What this chatbot should actually answer
I would keep the first version narrow. Good questions are the ones that already have answers in internal material:
- “Which cluster runs the billing API?”
- “What is the rollback step for the queue worker?”
- “Where is the Redis connection string documented?”
- “What changed in the last deploy window?”
Bad questions are open-ended or need live operational judgment:
- “Is the system healthy?”
- “Should I restart this service?”
- “What is wrong with customer 1432's request?”
That split matters because the bot is not an operator. It is a retrieval layer over your system knowledge.
Pick the data sources before you pick the model
Start with docs, runbooks, and config snapshots
I usually start with sources that are stable, textual, and already reviewed by humans:
- architecture docs
- incident runbooks
- service ownership pages
- sanitized config snapshots
- deploy notes
- Terraform or Kubernetes manifests, if you treat them as read-only evidence
The model is the easy part. The quality comes from source selection and update cadence. If the docs are stale, the bot will be confidently stale too.

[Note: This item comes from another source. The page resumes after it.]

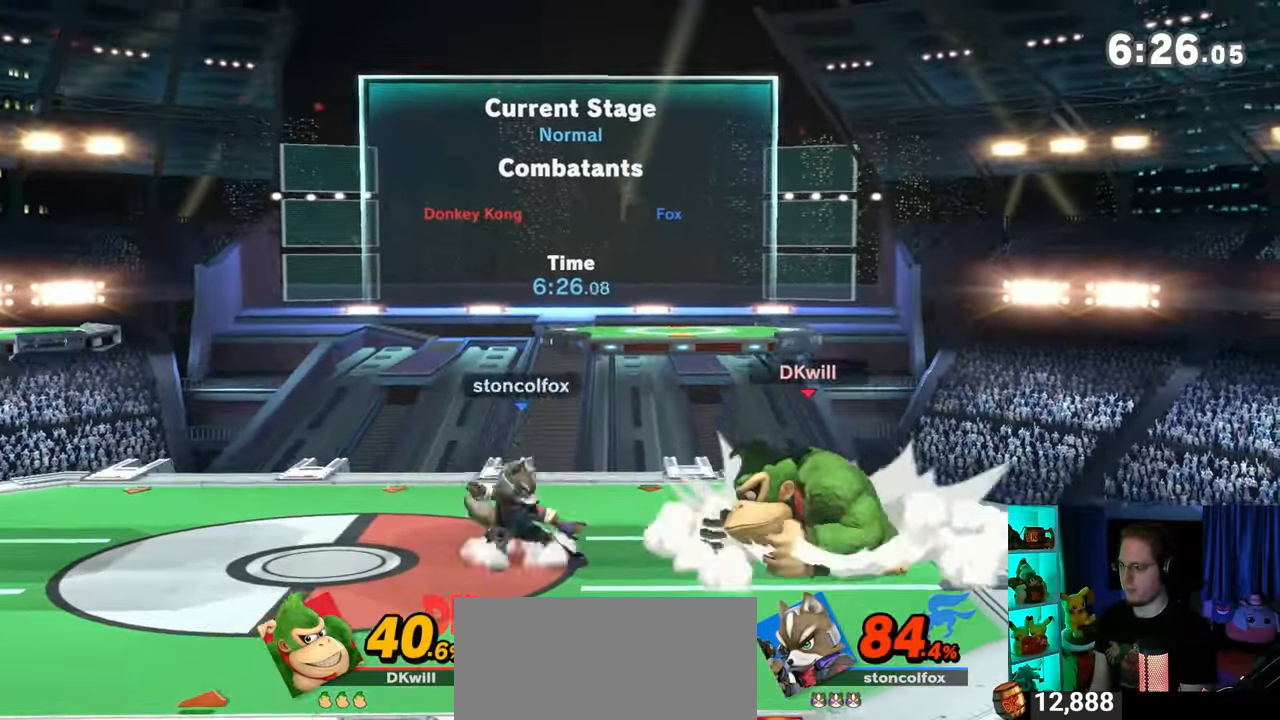
{"buttons": [], "left_stick": "center", "right_stick": "center", "events": []}
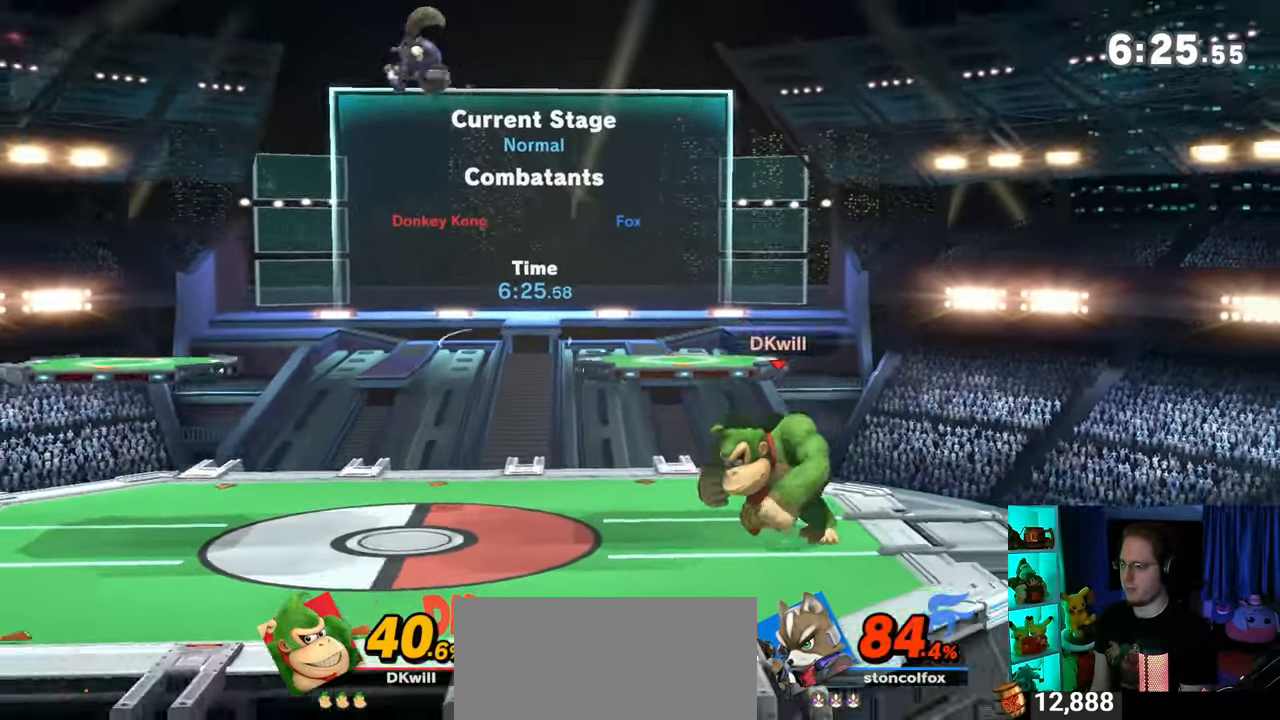
{"buttons": [], "left_stick": "center", "right_stick": "center", "events": [[83, "left_stick", "left"], [467, "left_stick", "center"]]}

Define what stays out of scope
You should explicitly exclude:
- secrets and credentials
- private keys
- ephemeral access tokens
- raw customer data
- interactive shell output from production hosts
- anything that can trigger action without approval
Do not let the chatbot retrieve secrets “for convenience.” If it can see them, assume they will eventually leak into logs, prompts, or user-visible answers.
Architecture that keeps answers grounded
Retrieval layer and indexing strategy
The simplest reliable pattern is retrieval-augmented generation:
- chunk your documents
- embed the chunks
- retrieve the top matches for a question
- ask the model to answer only from that context
For infrastructure docs, chunk by semantic section instead of fixed size alone. A runbook step, a service definition, or a config block should usually stay intact. Breaking those apart ruins the context.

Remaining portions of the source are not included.